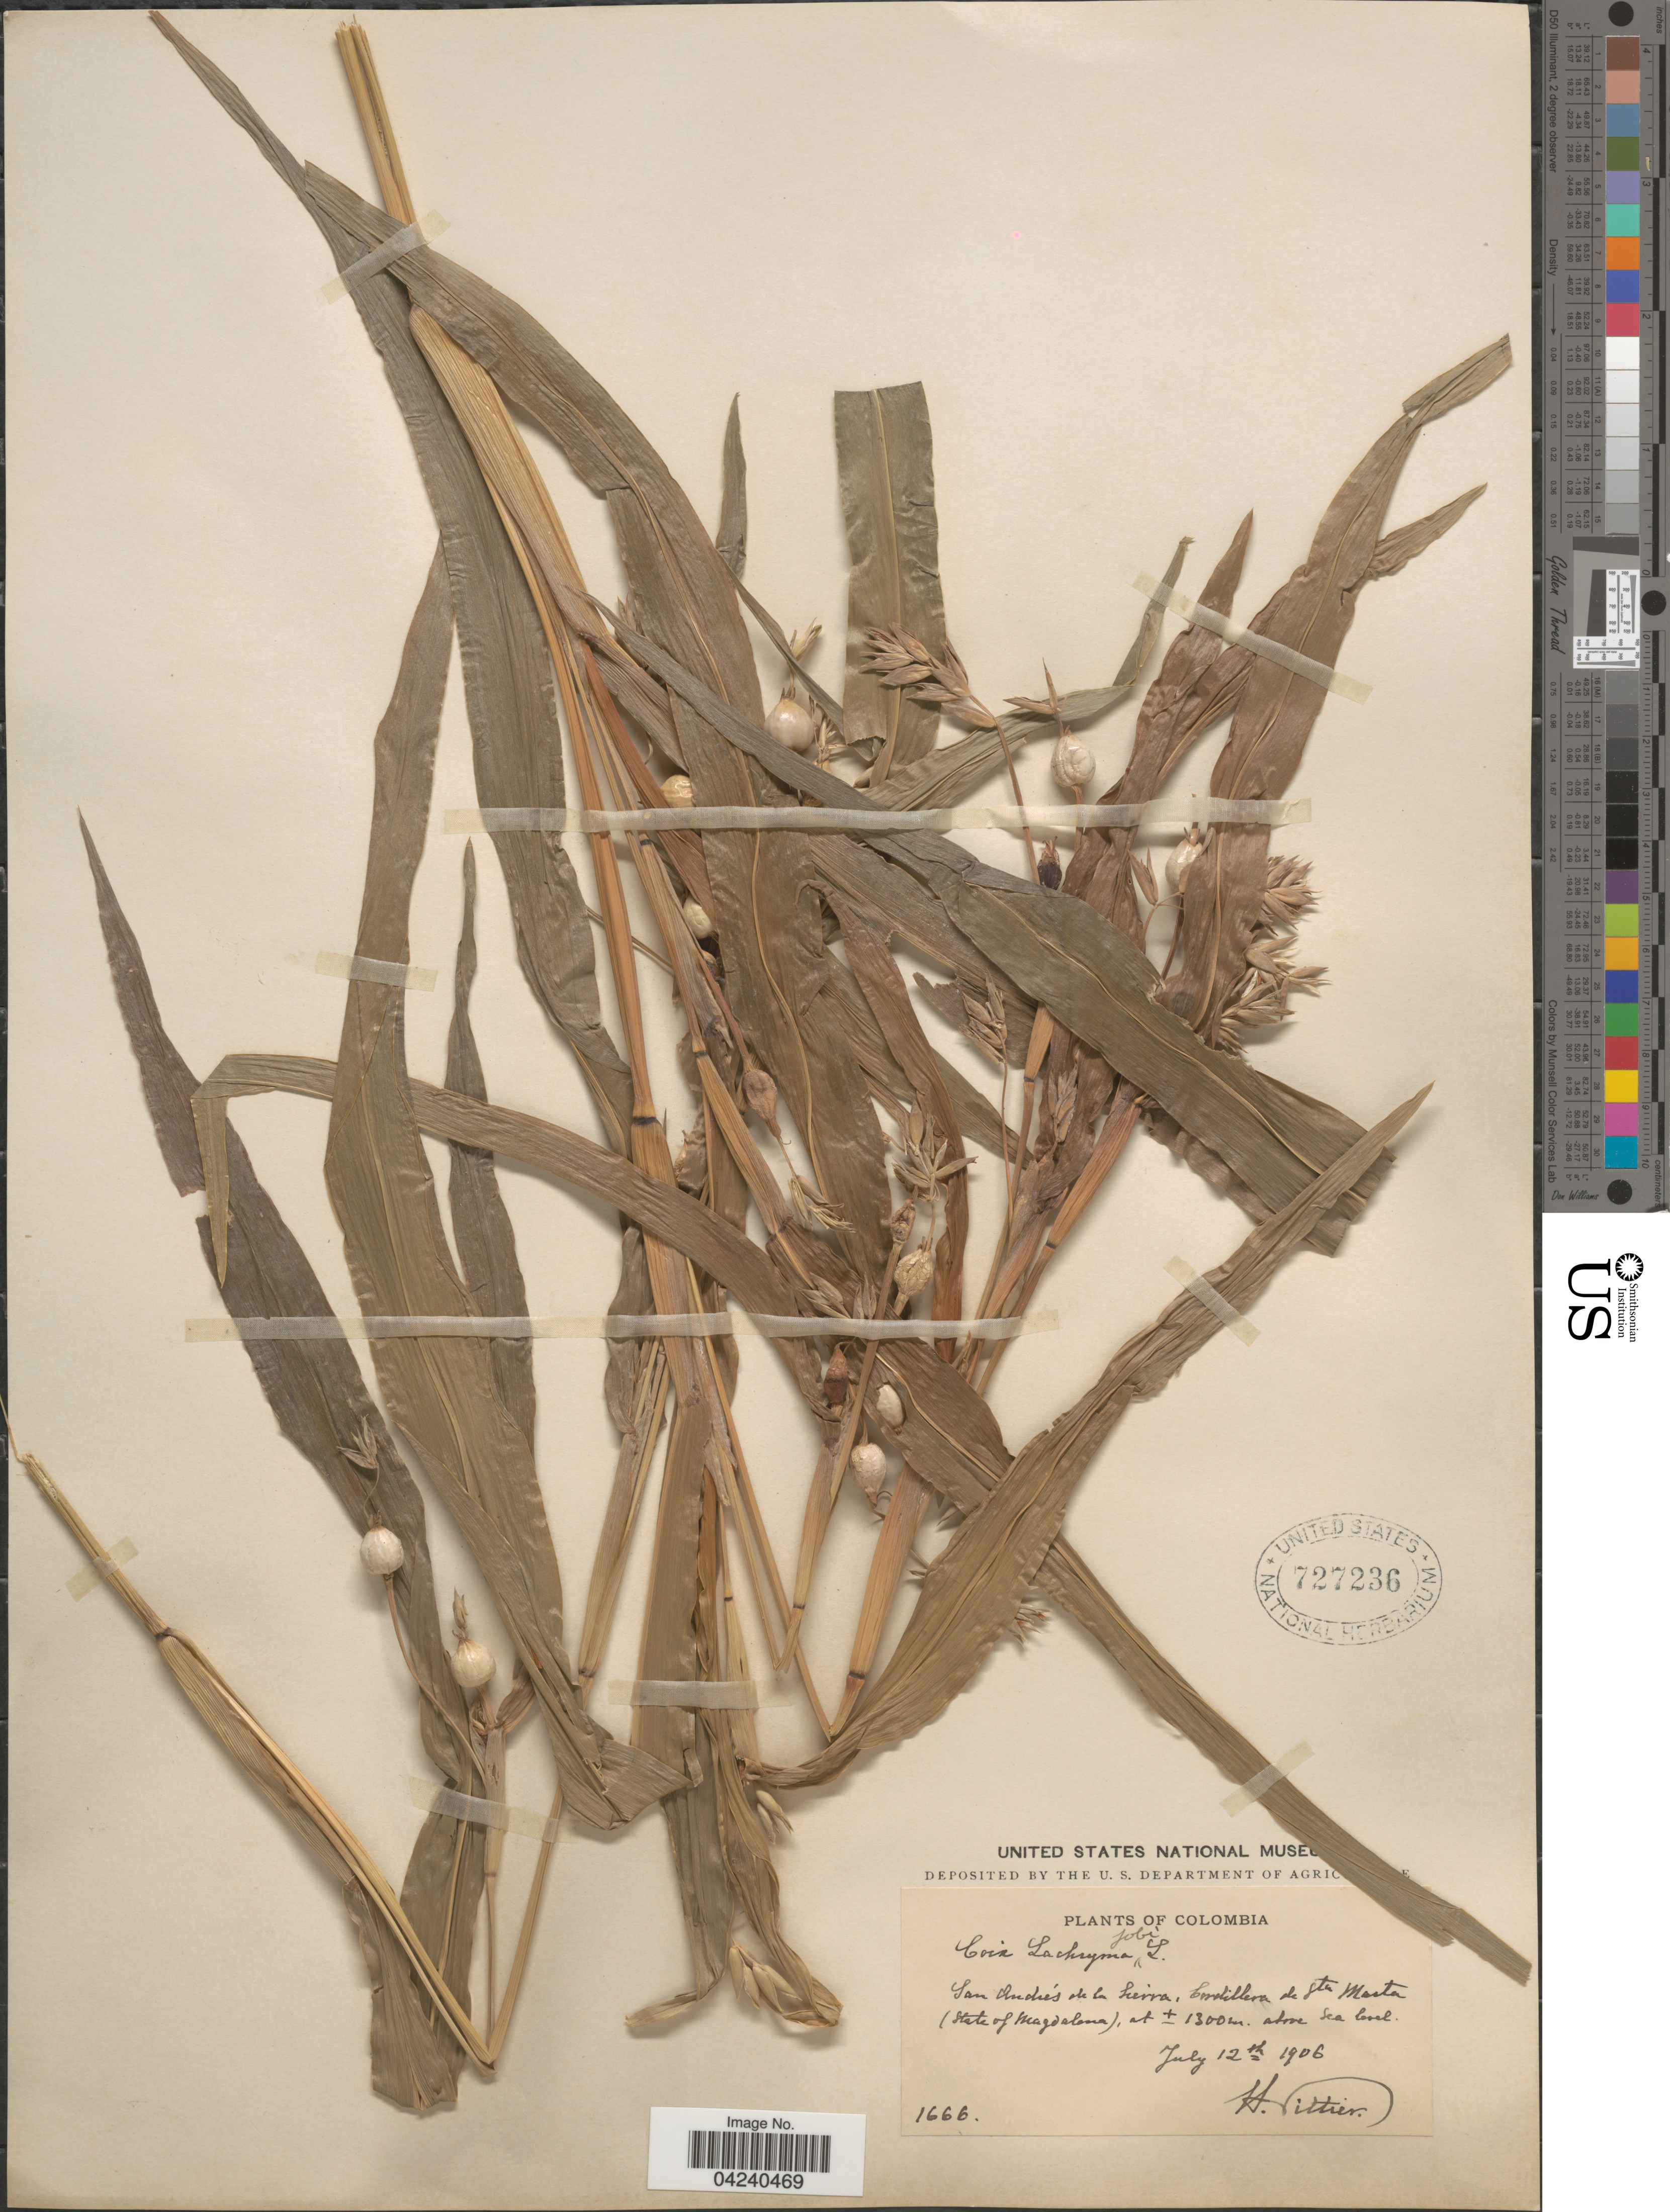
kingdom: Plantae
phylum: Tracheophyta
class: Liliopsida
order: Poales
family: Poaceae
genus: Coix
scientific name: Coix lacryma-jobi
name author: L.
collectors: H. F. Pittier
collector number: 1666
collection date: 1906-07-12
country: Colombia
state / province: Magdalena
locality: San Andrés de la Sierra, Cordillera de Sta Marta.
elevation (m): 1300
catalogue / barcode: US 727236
__________________________________________________
EXERCISE INSTRUCTIONS: Lay out the lines above as a JSON list of strings, one string per line with blank lines omitted, starting at the line containing "collection date: 1906-07-12" and continuing through the last line of the entries.

RESPONSE TO THE EXERCISE:
[
  "collection date: 1906-07-12",
  "country: Colombia",
  "state / province: Magdalena",
  "locality: San Andrés de la Sierra, Cordillera de Sta Marta.",
  "elevation (m): 1300",
  "catalogue / barcode: US 727236"
]